On a night when big hits were rare and every pitcher had plenty to offer, Punahou wound up closing the gap. The Buffanblu, scoring on a passed ball in the bottom of the seventh, are now 6-2 in ILH play, while Kamehameha dropped to 6-2-1.

Punahou rode the fire-balling Kahi Bisho for 4 1/3 innings. The tall right-hander mixed his fastball and curve to pile up six strikeouts and five walks, allowing one run on two hits. Then Kyle Uemura took the mound and got the win, throwing 2 2/3 innings with one run allowed on two hits. He struck out two and walked none, consistently challenging the Warriors and sometimes jamming them inside.

“Kahi tends to work deeper in the count. That happens when you’ve got a big fastball and a tough curve,” Buffanblu coach Keenan Sue said. “Kyle has great conviction in his pitches and himself. His best pitch is the pitch he’s committed to.”

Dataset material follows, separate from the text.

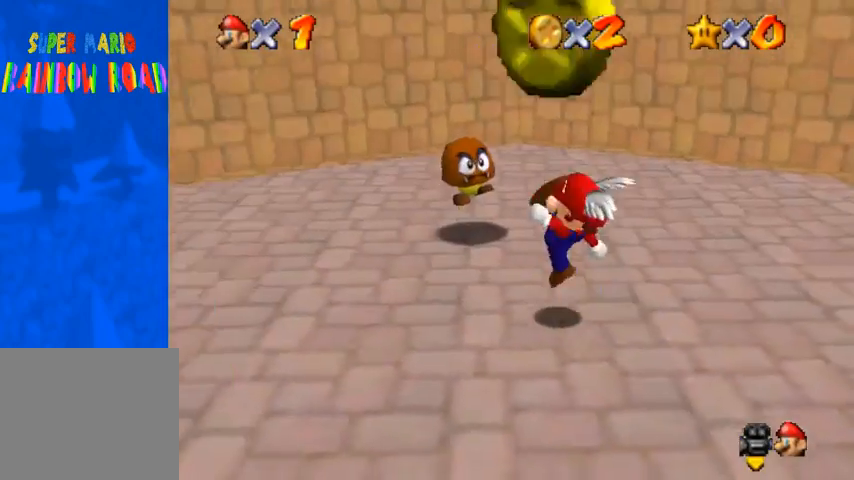
{"buttons": [], "left_stick": "up-left", "right_stick": "center", "events": [[100, "SQUARE", "up"], [133, "CROSS", "up"], [300, "right_stick", "up-right"], [433, "right_stick", "center"]]}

It was enough to outlast the efforts of Kamehameha’s Javyn Pimental (one earned run, three hits, five strikeouts, one walk in 4 1/3 innings) and Kamahao Arita (one run, three hits, one walk in 1 2/3 innings). Shortstop Li‘i Pontes took the mound in the bottom of the seventh with the game tied at 3, but after issuing a walk and single, the passed ball with Jake Tsukada at the plate turned out to be the game-ending play.

It was a thriller fitting for the state’s premier baseball facility — though Maui’s Iron Maehara Stadium is as homey and satisfying in many ways — and the ILH will return to Les Murakami Stadium in just two days. Keith Amemiya, the former HHSAA executive director who organized the effort to play ILH games in the stadium again, is hoping for a robust turnout. The hope is that they can break even, which would require a few hundred in attendance.

“Roughly 200 or 300 (fans) would do it. For Thursday’s doubleheader, it would be good to have several hundred,” Amemiya said. “Hopefully, the fans will come out.”